JOB:
On how many lines of these entries does the word "sentences" occur? State the number alone.

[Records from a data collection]
+ + + +

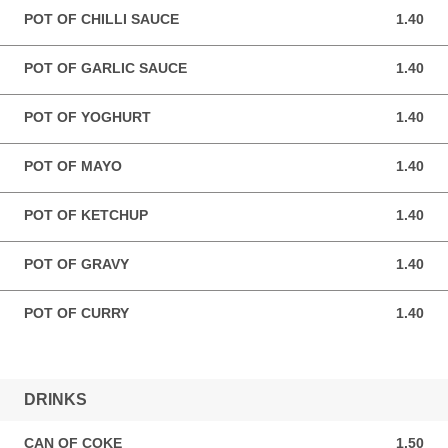
POT OF CHILLI SAUCE
1.40
1.40 GBP
POT OF GARLIC SAUCE
1.40
1.40 GBP
POT OF YOGHURT
1.40
1.40 GBP
POT OF MAYO
1.40
1.40 GBP
POT OF KETCHUP
1.40
1.40 GBP
POT OF GRAVY
1.40
1.40 GBP
POT OF CURRY
1.40
1.40 GBP
DRINKS
CAN OF COKE
1.50
1.50 GBP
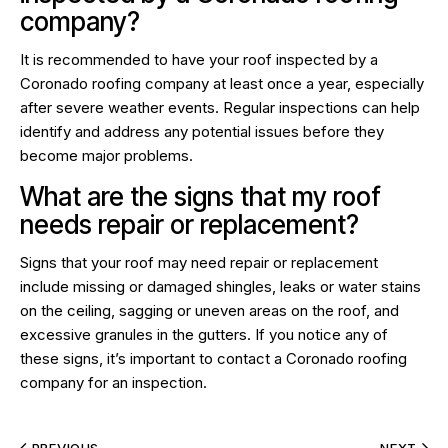
company?
It is recommended to have your roof inspected by a
Coronado roofing company at least once a year, especially
after severe weather events. Regular inspections can help
identify and address any potential issues before they
become major problems.
What are the signs that my roof
needs repair or replacement?
Signs that your roof may need repair or replacement
include missing or damaged shingles, leaks or water stains
on the ceiling, sagging or uneven areas on the roof, and
excessive granules in the gutters. If you notice any of
these signs, it’s important to contact a Coronado roofing
company for an inspection.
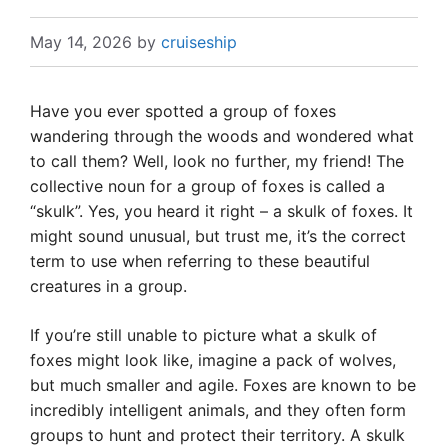
May 14, 2026
by
cruiseship
Have you ever spotted a group of foxes
wandering through the woods and wondered what
to call them? Well, look no further, my friend! The
collective noun for a group of foxes is called a
“skulk”. Yes, you heard it right – a skulk of foxes. It
might sound unusual, but trust me, it’s the correct
term to use when referring to these beautiful
creatures in a group.
If you’re still unable to picture what a skulk of
foxes might look like, imagine a pack of wolves,
but much smaller and agile. Foxes are known to be
incredibly intelligent animals, and they often form
groups to hunt and protect their territory. A skulk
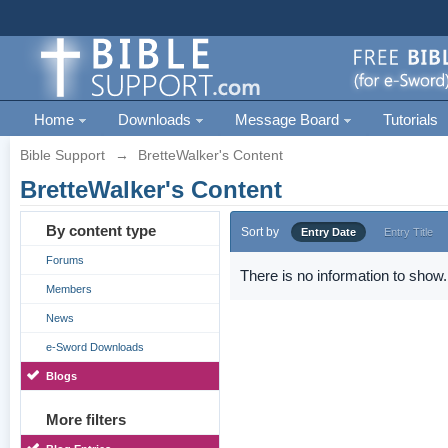
Home
Downloads
Message Board
Tutorials
Bible Support
→
BretteWalker's Content
BretteWalker's Content
By content type
Sort by
Entry Date
Entry Title
Forums
There is no information to show.
Members
News
e-Sword Downloads
Blogs
More filters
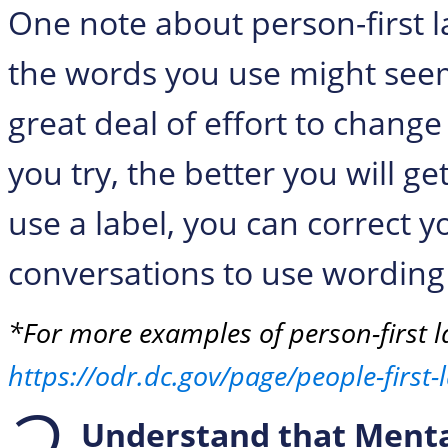
One note about person-first 
the words you use might seem 
great deal of effort to chang
you try, the better you will ge
use a label, you can correct yo
conversations to use wordin
*For more examples of person-first l
https://odr.dc.gov/page/people-first
Understand that Mental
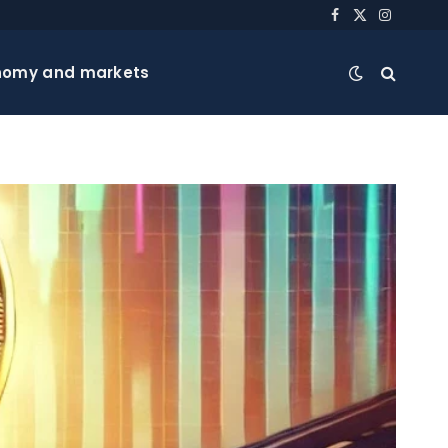
Facebook
X
Instagra
(Twitter)
nomy and markets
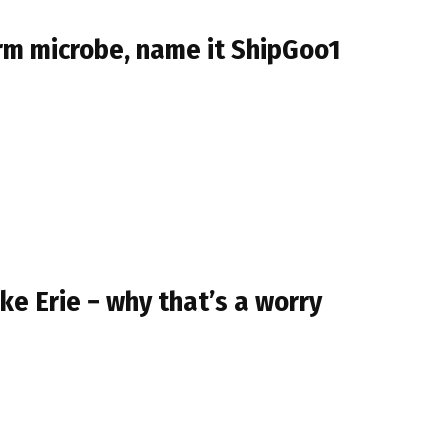
orm microbe, name it ShipGoo1
ke Erie − why that’s a worry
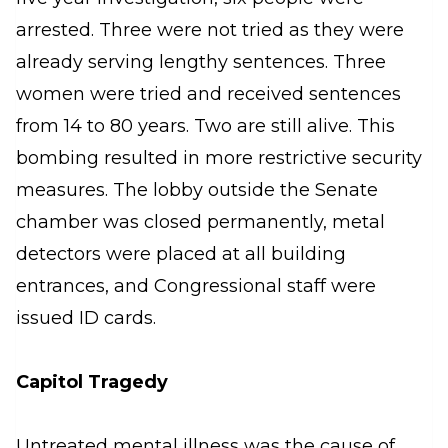
arrested. Three were not tried as they were
already serving lengthy sentences. Three
women were tried and received sentences
from 14 to 80 years. Two are still alive. This
bombing resulted in more restrictive security
measures. The lobby outside the Senate
chamber was closed permanently, metal
detectors were placed at all building
entrances, and Congressional staff were
issued ID cards.
Capitol Tragedy
Untreated mental illness was the cause of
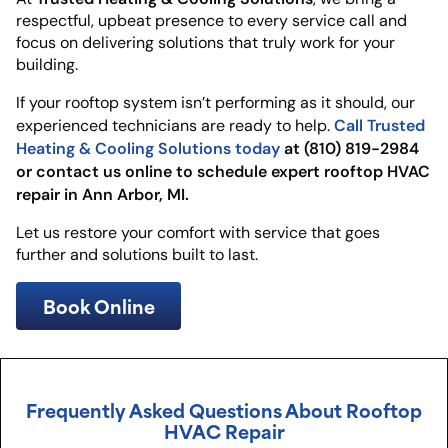
respectful, upbeat presence to every service call and
focus on delivering solutions that truly work for your
building.
If your rooftop system isn’t performing as it should, our
Call Trusted
experienced technicians are ready to help.
Heating & Cooling Solutions today
at (810) 819-2984
or contact us online to schedule expert rooftop HVAC
repair in Ann Arbor, MI.
Let us restore your comfort with service that goes
further and solutions built to last.
Book Online
Frequently Asked Questions About Rooftop
HVAC Repair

+ + + +

RESULT:
2